:: Page extract ::

Sure you did. You originally made this comment @157:
I said I can’t trust the evidence for deities because it comes from an unreliable source (humans) and cannot be tested or verified. ... I said that claims about deities vary wildly. There are so many contradictory claims that none have credibility; at least not unless some deity shows up and sorts them out. That has never happened to my knowledge.
I pointed out that your statement was illogical (logically non-valid):
Just because claims about a thing vary wildly or are contradictory doesn’t mean that none of the claims have credibility; nor does it mean that none of the claims are logically valid; nor does it mean that all of the evidence for each claim is categorically equal. That’s a completely irrational non sequitur.

:::
:: Source data ::

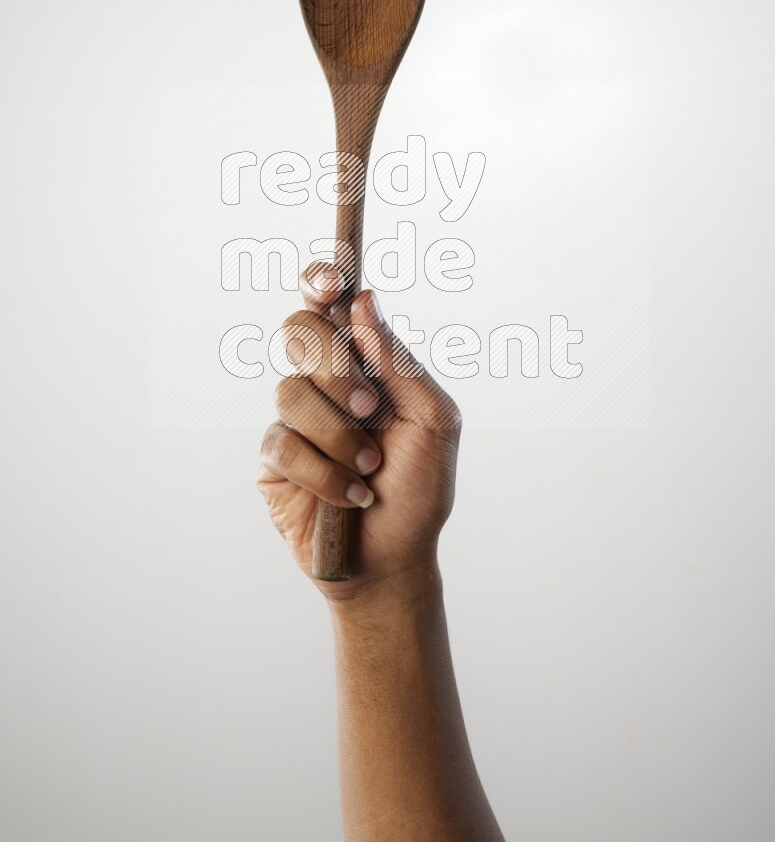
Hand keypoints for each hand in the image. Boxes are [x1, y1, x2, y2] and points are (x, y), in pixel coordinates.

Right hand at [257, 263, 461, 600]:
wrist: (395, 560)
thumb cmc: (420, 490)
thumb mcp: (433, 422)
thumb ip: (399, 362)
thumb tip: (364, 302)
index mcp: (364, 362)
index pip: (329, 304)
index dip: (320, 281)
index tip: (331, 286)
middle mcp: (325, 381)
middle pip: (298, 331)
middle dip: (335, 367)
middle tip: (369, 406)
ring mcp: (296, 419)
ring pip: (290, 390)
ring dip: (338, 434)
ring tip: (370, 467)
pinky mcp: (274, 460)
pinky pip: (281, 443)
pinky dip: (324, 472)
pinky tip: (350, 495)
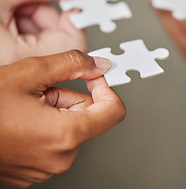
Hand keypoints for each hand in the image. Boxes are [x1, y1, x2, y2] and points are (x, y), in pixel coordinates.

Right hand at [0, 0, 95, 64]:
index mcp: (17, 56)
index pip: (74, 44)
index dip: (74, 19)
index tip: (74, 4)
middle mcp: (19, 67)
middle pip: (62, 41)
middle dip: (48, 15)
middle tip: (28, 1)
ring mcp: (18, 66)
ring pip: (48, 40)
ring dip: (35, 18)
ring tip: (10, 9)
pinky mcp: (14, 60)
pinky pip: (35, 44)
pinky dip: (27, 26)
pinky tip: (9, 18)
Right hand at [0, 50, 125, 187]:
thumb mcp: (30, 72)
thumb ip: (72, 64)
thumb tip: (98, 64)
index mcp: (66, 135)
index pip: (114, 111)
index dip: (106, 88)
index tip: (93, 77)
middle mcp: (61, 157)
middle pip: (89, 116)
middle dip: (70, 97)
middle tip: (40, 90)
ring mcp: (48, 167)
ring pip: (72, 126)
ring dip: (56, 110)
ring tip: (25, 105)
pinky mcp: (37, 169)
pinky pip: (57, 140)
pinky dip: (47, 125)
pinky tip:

:::

Task to carry out.
In the comment on claims about deities, turn the paragraph that starts "I said I can’t trust the evidence" into a short bulleted list that keeps its main points. The rows have no connection to the text.

Result of the task.
- Evidence for deities can't be trusted: it comes from humans, an unreliable source, and can't be tested or verified.
- Claims about deities vary wildly.
- They contradict each other so much that none are credible, unless some deity shows up and sorts them out.
- As far as the writer knows, that has never happened.